Chip was not the only one howling. My voice rose high as the howl of Miss Molly. We all sang it out together, while Jesse cruised three, maybe four miles ahead. It wasn’t two minutes before Miss Molly swept past that Linc like it was foundationed in cement. Sparks showered like the Fourth of July, and Jesse’s brake lights looked pale beside the fireworks. The Linc staggered against wind as Jesse headed for the berm. Wind smashed against my DeSoto.

Miss Molly’s taillights danced as she did a jig up the road, and then they winked into darkness as Miss Molly topped a rise, or disappeared. The night went darker than dark. A cloud scudded out of nowhere and blocked the moon.

Alongside the road the dancing ghost showed up in my headlights, and I could swear it was Jesse. He laughed like at a good joke, but he gave the old road sign for “slow it down,” his hand palm down like he was patting an invisible pup. It seemed sound advice, and I blamed near liked him. After Miss Molly, a happy ghost seemed downright companionable.

“Shitfire,” said Jesse, and that’s all he said for the first five minutes after I pulled in behind him. I climbed from the DeSoto and walked to the Linc. Old Potato dog sprawled on the seat in a dead faint, and Jesse rubbed his ears trying to warm him back to consciousness. Jesse sat over the wheel like a man who had just met Jesus. His hand touched gentle on Potato’s ears, and his voice sounded reverent. Brother Jesse’s conversion wasn’t going to last, but at the time it was just beautiful. He had the lights of salvation in his eyes, and his skinny shoulders weren’t shaking too much. “I miss my c’har,” he muttered finally, and blinked. He wasn’t going to cry if he could help. “She’s trying to tell me something,” he whispered. “Let’s find a bar. Miss Molly’s in car heaven, certain sure.”

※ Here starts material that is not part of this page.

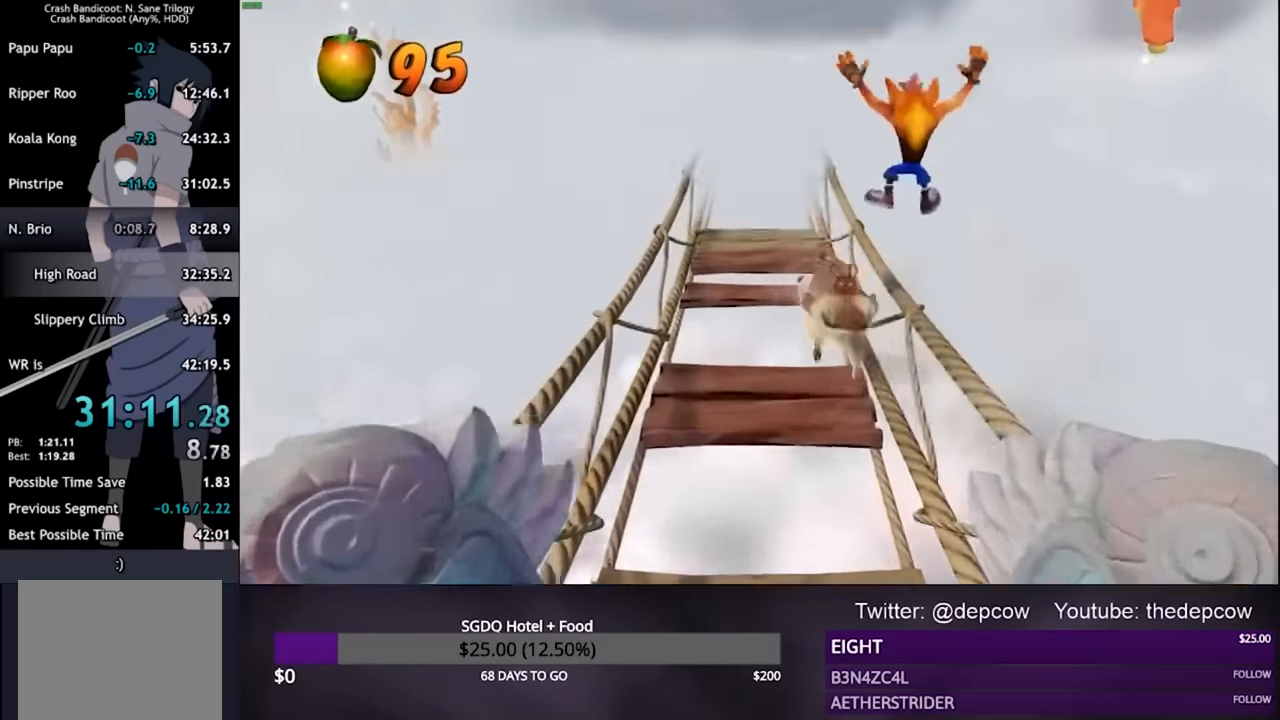
{"dt_ms": 500, "buttons": [], "left_stick": "up", "right_stick": "center", "events": [[133, "CROSS", "down"], [400, "CROSS", "up"]]}
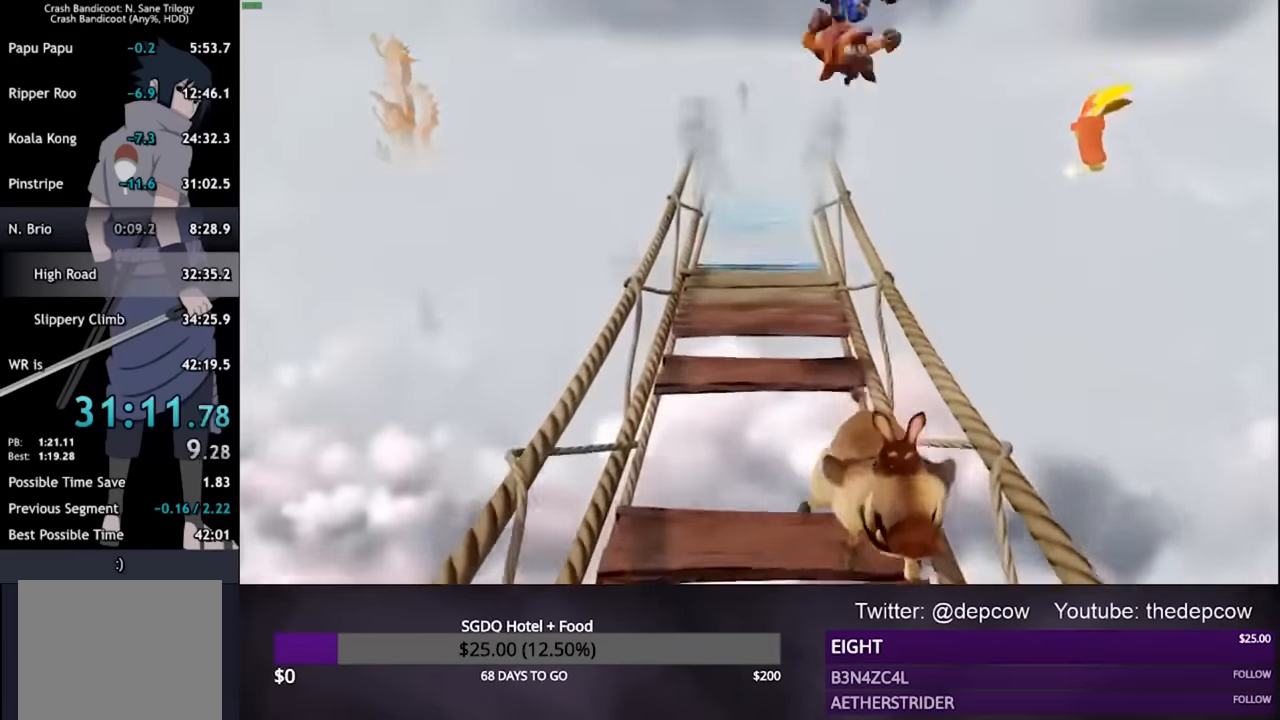
{"dt_ms": 500, "buttons": [], "left_stick": "up", "right_stick": "center", "events": []}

We pulled away, found a bar, and parked. We drank some beer and slept across the car seats. Nobody wanted to go back on that road.

* * * *

When we woke to a morning hot and clear, Potato’s fur had turned white. It didn’t seem to bother him much, but, for the rest of his life, he was a lot more thoughtful.

“Looks like mashed Potato,” Jesse said, but he wasn’t talking a whole lot. We drove home like a couple of old ladies. Guys came scorching past, cussing at our granny speed. We figured they could get mad and stay mad, or get mad and get over it. We made it back to Jesse’s place about two in the afternoon.

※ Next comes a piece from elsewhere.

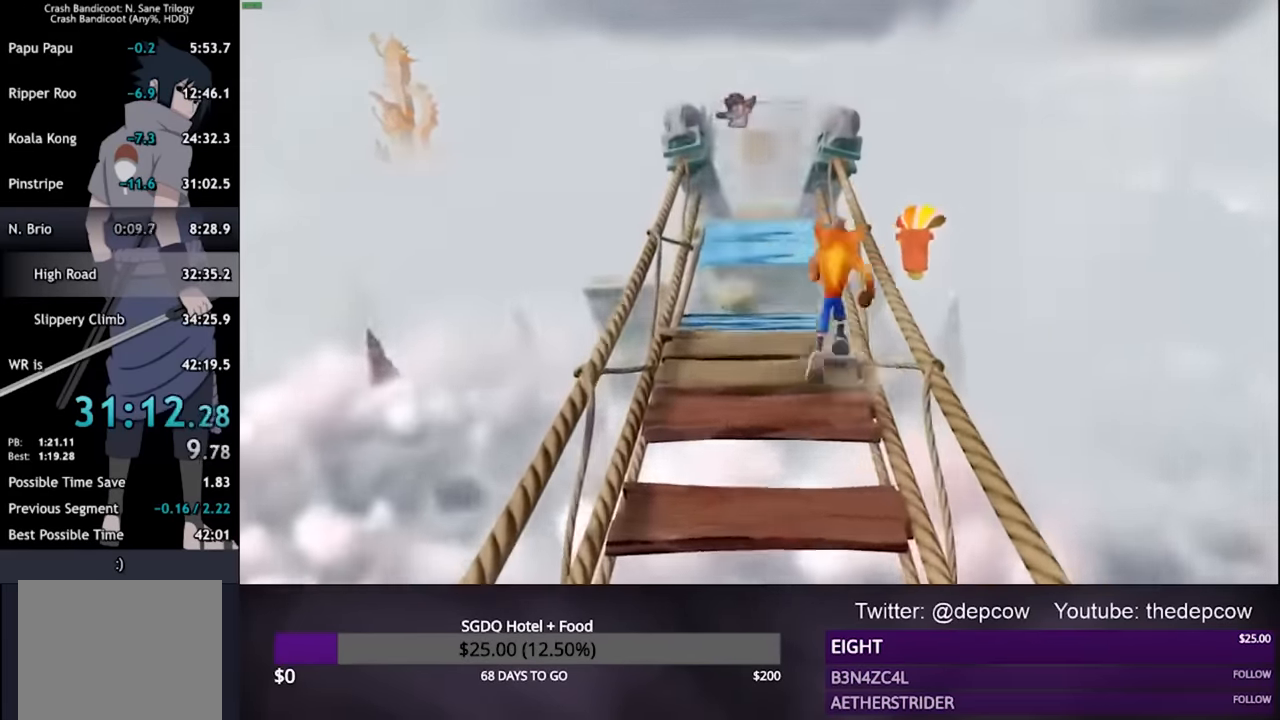
{"dt_ms": 500, "buttons": ["CROSS"], "left_stick": "up", "right_stick": "center", "events": [[300, "SQUARE", "down"], [433, "SQUARE", "up"], [500, "CROSS", "down"]]}
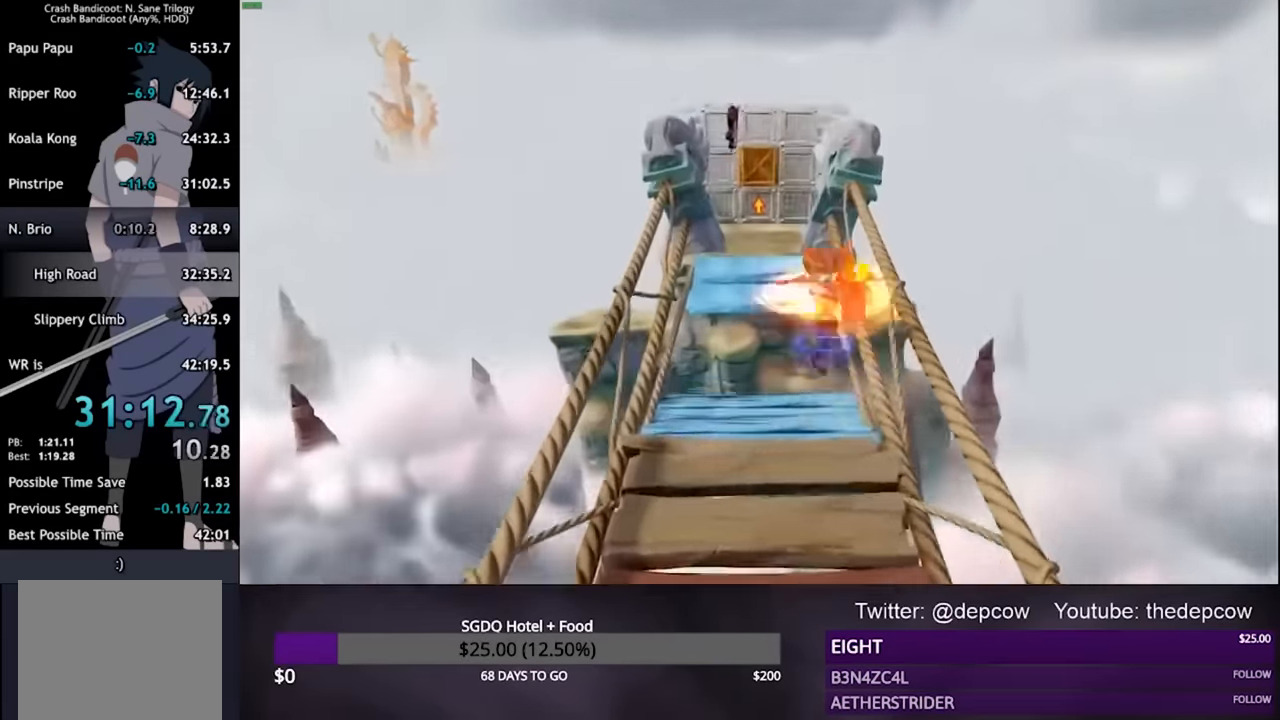
{"dt_ms": 500, "buttons": ["CROSS"], "left_stick": "up", "right_stick": "center", "events": [[33, "L3", "down"], [133, "left_stick", "up-right"], [333, "left_stick", "up"], [366, "CROSS", "up"], [433, "L3", "up"], [500, "CROSS", "down"]]}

A couple of things happened quick. Jesse parked beside his house trailer, and the front end fell out of the Lincoln. The right side went down, thump, and the right front tire sagged. Jesse turned even whiter than me, and I was bloodless. We had posted over a hundred miles an hour in that thing. Somehow, when we crawled around underneath inspecting it, we missed something. My shoulders and legs shook so hard I could barely get out of the DeSoto. Chip was polite. He just yelped with happiness about being home, but he didn’t trot across my lap as we climbed from the car.

Nobody could trust their legs. Jesse climbed out of the Linc and leaned against it. You could see him chewing over all the possibilities, then arriving at the only one that made sense. Some hammer mechanic bolted that front end together with no locknut, no cotter pin, no lock washer, no lock nothin’. He just wrenched down a plain old nut, and the nut worked loose.

“Miss Molly knew,” Jesse whispered. “That’s what she was trying to tell.” He felt a lot better the minute he said it. Color came back to his face. He peered around the corner of the house trailer, looking toward Miss Molly’s grave.

Mike Tarbush was over there with his ’48 Roadmaster. Matt Simons stood beside him, and Matt’s ’56 Dodge sat beside the Roadmaster, looking smug; which that model Dodge always did.